Oh, and I completely understand that isn't what you're advocating. I guess what just struck me about the original post was that she didn't say whether she liked her shoudlers, just that her DH didn't. I hated to see her question nice, strong shoulders because of something someone else said!



>I love that we can have these discussions on the Cathe board
>and people don't get bent out of shape (mostly) :D


And you are so right about this! I love a good discussion, and it is beyond refreshing that we can disagree, discuss the points and come away understanding each others viewpoints. :D
 
Thanks, everyone. I think once DH sees that I'm not going to turn into Arnold S. he'll calm down. And I'll have to make sure he understands that I can't get huge, and that ripped is soooo sexy!!!
 
Nope, Delfin. My DH loves muscles. To him, they represent strength, and he loves strong women. Also, he knows that working out makes me happy, and he always tells me that whatever makes me happy makes him happy. :D
 
I find that winter wear is not necessarily as flattering to develped women's shoulders as summer wear and sleeveless tops. Some sweaters I have, and some flannel shirts that I wear around home, make me look like I'm wearing shoulder pads. But get those shoulders into a halter top (especially) or a short sleeved top, and they look just fine.
 
My DH likes that I work out and that working out clearly makes me feel better than when I'm not. We're all happier when I'm happier ;-) He probably wouldn't like a *bodybuilders* body on me, (not that that's anything he would ever need to worry about!) but I think that would be based on how it'd make him feel about himself, rather than how he'd feel about me. A lot of a relationship is really about how the other person makes us feel about ourselves.
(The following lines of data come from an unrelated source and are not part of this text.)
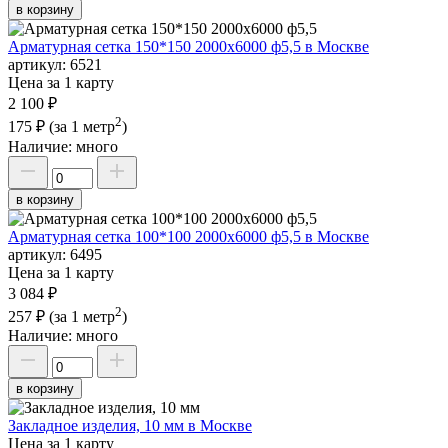
в корзину
Арматурная сетка 150*150 2000х6000 ф5,5 в Москве
артикул:
6521
Цена за 1 карту
2 100 ₽
2
175 ₽
(за 1 метр
)
Наличие:
много
в корзину
Арматурная сетка 100*100 2000х6000 ф5,5 в Москве
артикул:
6495
Цена за 1 карту
3 084 ₽
2
257 ₽
(за 1 метр
)
Наличие:
много
в корзину
Закладное изделия, 10 мм в Москве
Цена за 1 карту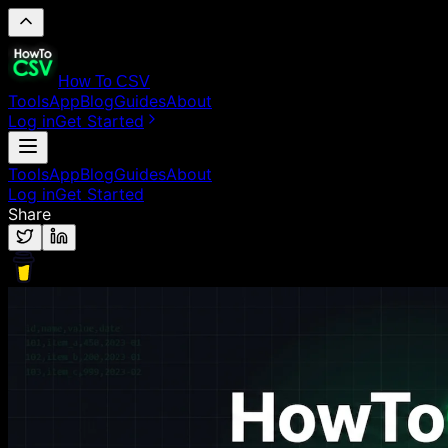
How To CSV
Tools
App
Blog
Guides
About
Log in
Get Started
Tools
App
Blog
Guides
About
Log in
Get Started
Share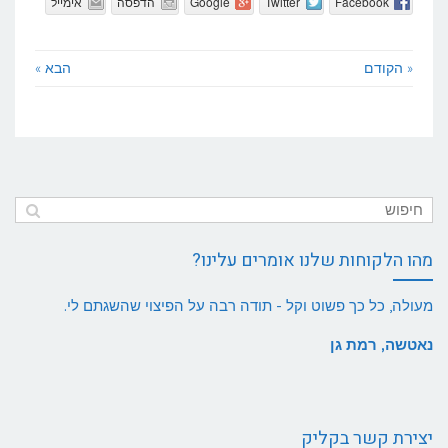
Facebook
Twitter
Google
הדפסה
אימייל
« הקודם
הבא »
מהו הלקוחות שלנו אומרים עלינו?
מעולה, כל כך פשוט וקל - תודה רבה על הפיצוי שהשגתם לי.
נאטשה, רמת גן
יצירת קשר בקליק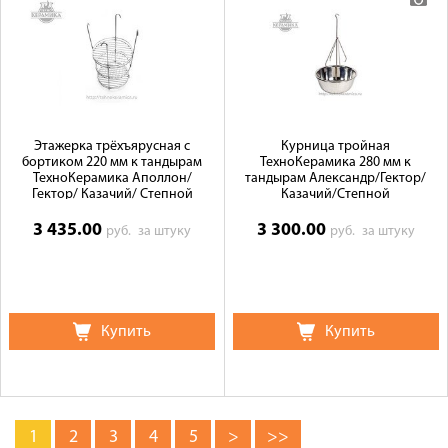
Этажерка трёхъярусная с
Курница тройная
бортиком 220 мм к тандырам
ТехноКерамика 280 мм к
ТехноКерамика Аполлон/
тандырам Александр/Гектор/
Гектор/ Казачий/ Степной
Казачий/Степной
3 435.00
3 300.00
руб.
за штуку
руб.
за штуку
Купить
Купить
1
2
3
4
5
>
>>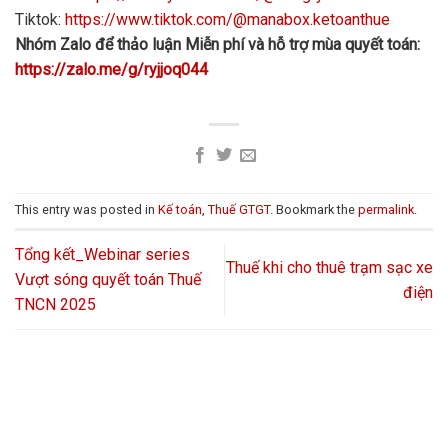
Tiktok:
https://www.tiktok.com/@manabox.ketoanthue
Nhóm Zalo để thảo luận Miễn phí và hỗ trợ mùa quyết toán:
https://zalo.me/g/ryjjoq044
This entry was posted in
Kế toán
,
Thuế GTGT
. Bookmark the
permalink
.
Tổng kết_Webinar series
Thuế khi cho thuê trạm sạc xe
Vượt sóng quyết toán Thuế
điện
TNCN 2025
LIÊN HỆ VỚI CHÚNG TÔI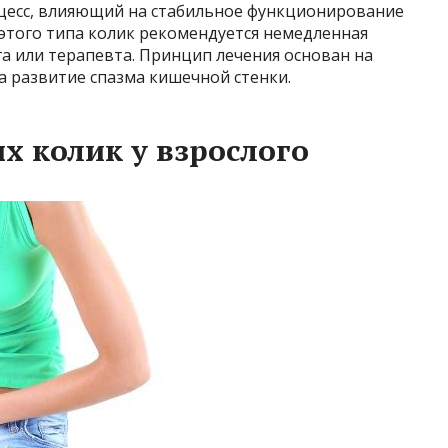
цесс, влияющий на стабильное функционирование
этого типа колик рекомендуется немедленная
га или терапевта. Принцип лечения основан на
а развитие спазма кишечной стенки.
 колик у взрослого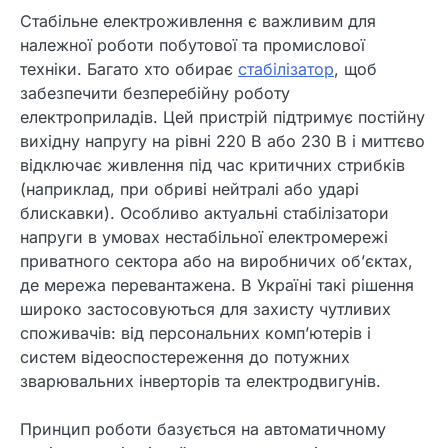
Стабільне електроживлення є важливим для
належної роботи побутової та промислової
техніки. Багато хто обирає
стабілізатор
, щоб
забезпечити безперебійну роботу
електроприладів. Цей пристрій підтримує постійну
вихідну напругу на рівні 220 В або 230 В і миттєво
відключає живлення під час критичних стрибків
(наприклад, при обриві нейтралі або ударі
блискавки). Особливо актуальні стабілізатори
напруги в умовах нестабільної електромережі
приватного сектора або на виробничих об’єктах,
де мережа перевантажена. В Україні такі рішення
широко застосовуються для захисту чутливих
споживачів: від персональних комп’ютерів і
систем відеоспостереження до потужних
зварювальних інверторів та електродвигунів.
Принцип роботи базується на автоматичному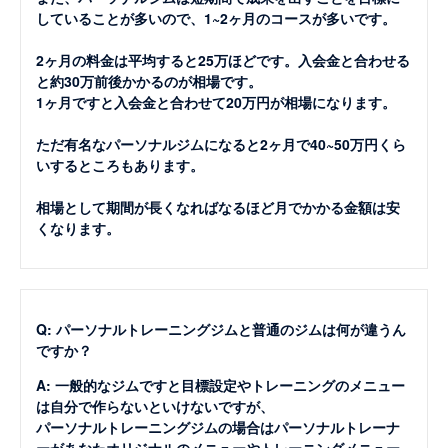
していることが多いので、1~2ヶ月のコースが多いです。
2ヶ月の料金は平均すると25万ほどです。入会金と合わせる
と約30万前後かかるのが相場です。
1ヶ月ですと入会金と合わせて20万円が相場になります。
ただ有名なパーソナルジムになると2ヶ月で40~50万円くら
いするところもあります。
相場として期間が長くなればなるほど月でかかる金額は安
くなります。
Q: パーソナルトレーニングジムと普通のジムは何が違うん
ですか？
A: 一般的なジムですと目標設定やトレーニングのメニュー
は自分で作らないといけないですが、
パーソナルトレーニングジムの場合はパーソナルトレーナ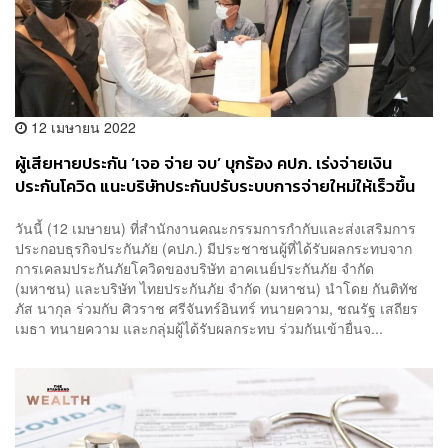
12 เมษายน 2022
ผู้เสียหายประกัน ‘เจอ จ่าย จบ’ บุกร้อง คปภ. เร่งจ่ายเงิน
ประกันโควิด แนะบริษัทประกันปรับระบบการจ่ายใหม่ให้เร็วขึ้น
วันนี้ (12 เมษายน) ที่สำนักงานคณะกรรมการกำกับและส่งเสริมการ
ประกอบธุรกิจประกันภัย (คปภ.) มีประชาชนผู้ที่ได้รับผลกระทบจาก
การเคลมประกันภัยโควิดของบริษัท อาคเนย์ประกันภัย จำกัด
(มหาชน) และบริษัท ไทยประกันภัย จำกัด (มหาชน) นำโดย กันติทัช
ภัส นากุล ร่วมกับ ศิวราช ศรีจันทร์อินทร์ ทนายความ, ชณรัฐ เสถียร
เมธา ทนายความ และกลุ่มผู้ได้รับผลกระทบ ร่วมกันเข้ายื่นจ...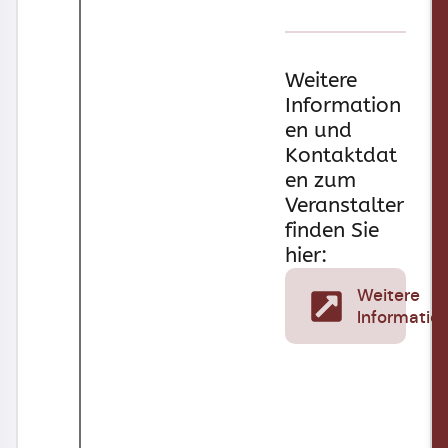
Weitere
Information
en und
Kontaktdat
en zum
Veranstalter
finden Sie
hier:
Weitere
Informatio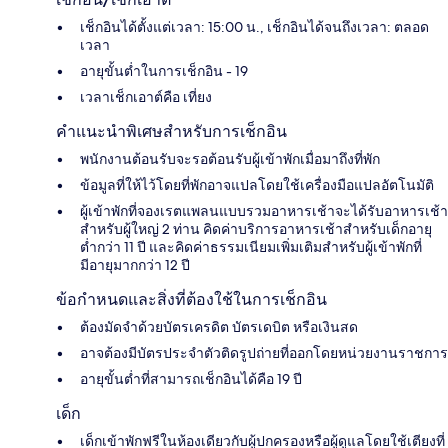
เช็กอินได้ตั้งแต่เวลา: 15:00 น., เช็กอินได้จนถึงเวลา: ตลอด
เวลา
อายุขั้นต่ำในการเช็กอิน - 19
เวลาเช็กเอาต์คือ เที่ยง
คำแนะนำพิเศษสำหรับการเช็กอิน
พนักงานต้อนรับจะรอต้อนรับผู้เข้าพักเมื่อมาถึงที่พัก
ข้อมูลที่ให้ไว้โดยที่พักอาจแปลโดยใช้เครื่องมือแปลอัตโนมัติ
ผู้เข้าพักที่จองเรตแพลนแบบรวมอาหารเช้าจะได้รับอาหารเช้า
สำหรับผู้ใหญ่ 2 ท่าน คิดค่าบริการอาหารเช้าสำหรับเด็กอายุ
ต่ำกว่า 11 ปี และคิดค่าธรรมเนียมเพิ่มเติมสำหรับผู้เข้าพักที่
มีอายุมากกว่า 12 ปี
ข้อกำหนดและสิ่งที่ต้องใช้ในการเช็กอิน
ต้องมัดจำด้วยบัตรเครดิต บัตรเดบิต หรือเงินสด
อาจต้องมีบัตรประจำตัวติดรูปถ่ายที่ออกโดยหน่วยงานราชการ
อายุขั้นต่ำที่สามารถเช็กอินได้คือ 19 ปี
เด็ก
เด็กเข้าพักฟรีในห้องเดียวกับผู้ปกครองหรือผู้ดูแลโดยใช้เตียงที่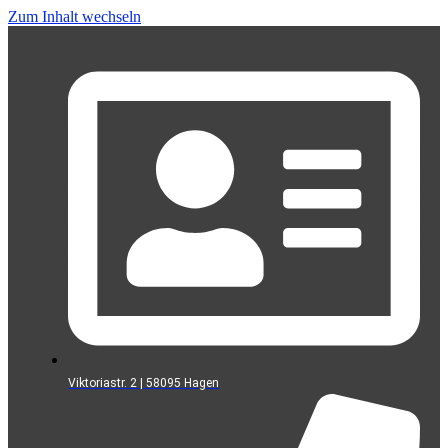
Zum Inhalt wechseln
Viktoriastr. 2 | 58095 Hagen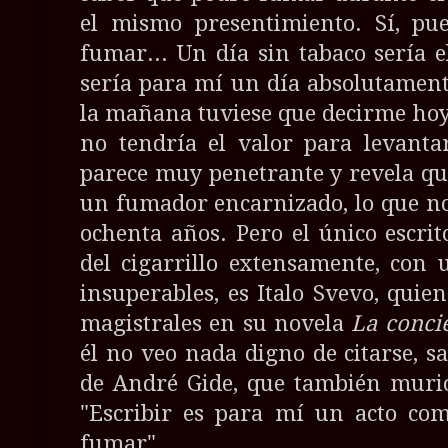
el mismo presentimiento. Sí, pu
fumar... Un día sin tabaco sería 
sería para mí un día absolutamente
la mañana tuviese que decirme ho
no tendría el valor para levant
parece muy penetrante y revela q
un fumador encarnizado, lo que no 
ochenta años. Pero el único escri
del cigarrillo extensamente, co
insuperables, es Italo Svevo, quien
magistrales en su novela
La conci
él no veo nada digno de citarse, sa
de André Gide, que también muri
"Escribir es para mí un acto com
fumar".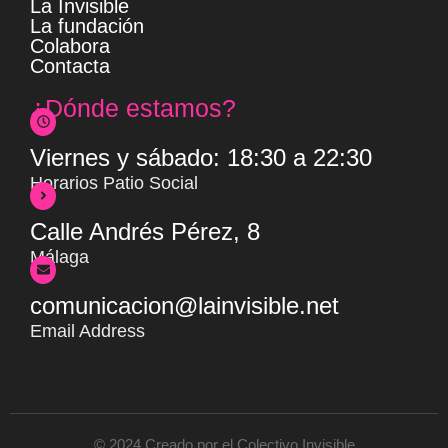
La Invisible
La fundación
Colabora
Contacta
¿Dónde estamos?
Viernes y sábado: 18:30 a 22:30
Horarios Patio Social
Calle Andrés Pérez, 8
Málaga
comunicacion@lainvisible.net
Email Address
© 2024 Creado por el Colectivo Invisible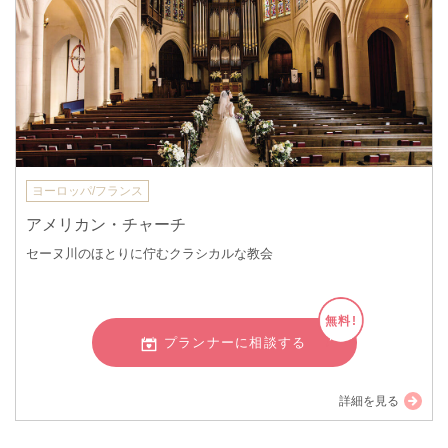
ヨーロッパ/フランス
アメリカン・チャーチ
セーヌ川のほとりに佇むクラシカルな教会
無料!
プランナーに相談する
詳細を見る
Back to the shoulder thing... I think a muscular body looks great (within reason). One thing I don't like on myself though, is when I start to get good back and shoulder muscles my trapezuis muscles start to look pronounced and I don't like the look. I try and avoid shrugs and other exercises that get into the traps but mine develop anyway. Anyone else?
 
I agree with Kathryn about the winter wear not being flattering to developed upper bodies compared to summer wear. I put on an old turtleneck sweater (from before I had muscles) the other day and it made me look horrible. Nasty broad shoulders and tight in the arms. Yuck. I am trying to stick to v-neck sweaters now. I just can't wait for summer to show the arms off!!!

Karin
 
My DH likes the muscles too. In fact, during the summer when I'm wearing sleeveless clothes, he's always telling me to flex in front of his friends, parents, etc. It gets embarrassing for me, but it makes me feel good that he's proud.